**Task objective**:
Only what runs from the line with "2. **数据流量**：这是" to the final line of the records below should be given again, word for word.

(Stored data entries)
= Beginning of Section =

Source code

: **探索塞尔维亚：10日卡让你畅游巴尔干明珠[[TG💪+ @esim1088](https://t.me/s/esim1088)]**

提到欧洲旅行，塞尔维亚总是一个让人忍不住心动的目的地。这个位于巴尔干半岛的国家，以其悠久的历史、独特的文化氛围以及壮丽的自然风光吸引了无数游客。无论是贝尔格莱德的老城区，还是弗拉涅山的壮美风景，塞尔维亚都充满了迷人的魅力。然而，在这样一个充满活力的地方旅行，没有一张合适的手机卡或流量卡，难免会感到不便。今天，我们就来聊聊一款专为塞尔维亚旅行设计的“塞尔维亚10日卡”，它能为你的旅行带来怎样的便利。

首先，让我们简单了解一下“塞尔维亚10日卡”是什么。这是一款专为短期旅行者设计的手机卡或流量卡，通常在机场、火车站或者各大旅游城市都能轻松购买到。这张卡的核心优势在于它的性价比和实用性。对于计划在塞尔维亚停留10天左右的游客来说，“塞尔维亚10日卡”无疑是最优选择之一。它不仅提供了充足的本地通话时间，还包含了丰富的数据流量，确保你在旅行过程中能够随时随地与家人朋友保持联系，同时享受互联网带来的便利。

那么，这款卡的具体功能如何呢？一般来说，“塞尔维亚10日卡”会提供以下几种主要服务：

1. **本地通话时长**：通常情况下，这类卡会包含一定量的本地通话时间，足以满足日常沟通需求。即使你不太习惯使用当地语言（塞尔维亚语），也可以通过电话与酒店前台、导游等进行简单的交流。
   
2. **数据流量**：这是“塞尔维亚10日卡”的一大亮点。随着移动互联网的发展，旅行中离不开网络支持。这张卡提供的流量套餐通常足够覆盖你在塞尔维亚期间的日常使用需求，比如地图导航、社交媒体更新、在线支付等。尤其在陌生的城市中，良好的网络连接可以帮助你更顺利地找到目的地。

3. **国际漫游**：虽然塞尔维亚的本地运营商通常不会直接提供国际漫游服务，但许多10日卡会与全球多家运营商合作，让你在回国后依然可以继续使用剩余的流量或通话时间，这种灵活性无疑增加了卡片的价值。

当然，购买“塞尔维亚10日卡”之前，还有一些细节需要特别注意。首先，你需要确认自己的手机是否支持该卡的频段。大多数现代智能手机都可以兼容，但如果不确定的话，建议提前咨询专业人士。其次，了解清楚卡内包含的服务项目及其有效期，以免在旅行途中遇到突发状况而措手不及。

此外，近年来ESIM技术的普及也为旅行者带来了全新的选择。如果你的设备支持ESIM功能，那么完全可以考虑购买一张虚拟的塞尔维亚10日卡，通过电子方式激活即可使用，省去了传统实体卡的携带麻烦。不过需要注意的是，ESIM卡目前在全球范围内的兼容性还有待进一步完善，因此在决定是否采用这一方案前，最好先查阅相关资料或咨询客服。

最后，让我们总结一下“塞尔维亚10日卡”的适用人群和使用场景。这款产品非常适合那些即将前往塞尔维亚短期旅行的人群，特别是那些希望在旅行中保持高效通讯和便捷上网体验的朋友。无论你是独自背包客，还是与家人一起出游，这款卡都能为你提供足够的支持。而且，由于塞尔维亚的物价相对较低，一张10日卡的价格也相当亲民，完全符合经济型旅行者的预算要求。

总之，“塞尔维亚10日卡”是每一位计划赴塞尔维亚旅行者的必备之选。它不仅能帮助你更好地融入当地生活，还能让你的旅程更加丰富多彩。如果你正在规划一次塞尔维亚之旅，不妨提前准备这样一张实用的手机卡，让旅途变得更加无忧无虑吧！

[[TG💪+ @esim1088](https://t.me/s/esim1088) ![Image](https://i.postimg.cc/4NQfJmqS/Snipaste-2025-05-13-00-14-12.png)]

= End of Section =

**Answer box**:
2. **数据流量**：这是“塞尔维亚10日卡”的一大亮点。随着移动互联网的发展，旅行中离不开网络支持。这张卡提供的流量套餐通常足够覆盖你在塞尔维亚期间的日常使用需求，比如地图导航、社交媒体更新、在线支付等。尤其在陌生的城市中，良好的网络连接可以帮助你更顺利地找到目的地。

3. **国际漫游**：虽然塞尔维亚的本地运营商通常不会直接提供国际漫游服务，但许多10日卡会与全球多家运营商合作，让你在回国后依然可以继续使用剩余的流量或通话时间，这种灵活性无疑增加了卡片的价值。

当然，购买“塞尔维亚10日卡”之前，还有一些细节需要特别注意。首先，你需要确认自己的手机是否支持该卡的频段。大多数现代智能手机都可以兼容，但如果不确定的话，建议提前咨询专业人士。其次，了解清楚卡内包含的服务项目及其有效期，以免在旅行途中遇到突发状况而措手不及。

此外，近年来ESIM技术的普及也为旅行者带来了全新的选择。如果你的设备支持ESIM功能，那么完全可以考虑购买一张虚拟的塞尔维亚10日卡，通过电子方式激活即可使用，省去了传统实体卡的携带麻烦。不过需要注意的是，ESIM卡目前在全球范围内的兼容性还有待进一步完善，因此在决定是否采用这一方案前，最好先查阅相关资料或咨询客服。

最后，让我们总结一下“塞尔维亚10日卡”的适用人群和使用场景。这款产品非常适合那些即将前往塞尔维亚短期旅行的人群，特别是那些希望在旅行中保持高效通讯和便捷上网体验的朋友。无论你是独自背包客，还是与家人一起出游，这款卡都能为你提供足够的支持。而且，由于塞尔维亚的物价相对较低，一张10日卡的价格也相当亲民，完全符合经济型旅行者的预算要求。

总之，“塞尔维亚10日卡”是每一位计划赴塞尔维亚旅行者的必备之选。它不仅能帮助你更好地融入当地生活，还能让你的旅程更加丰富多彩。如果你正在规划一次塞尔维亚之旅，不妨提前准备这样一张实用的手机卡，让旅途变得更加无忧无虑吧！

[[TG💪+ @esim1088](https://t.me/s/esim1088) ![Image](https://i.postimg.cc/4NQfJmqS/Snipaste-2025-05-13-00-14-12.png)]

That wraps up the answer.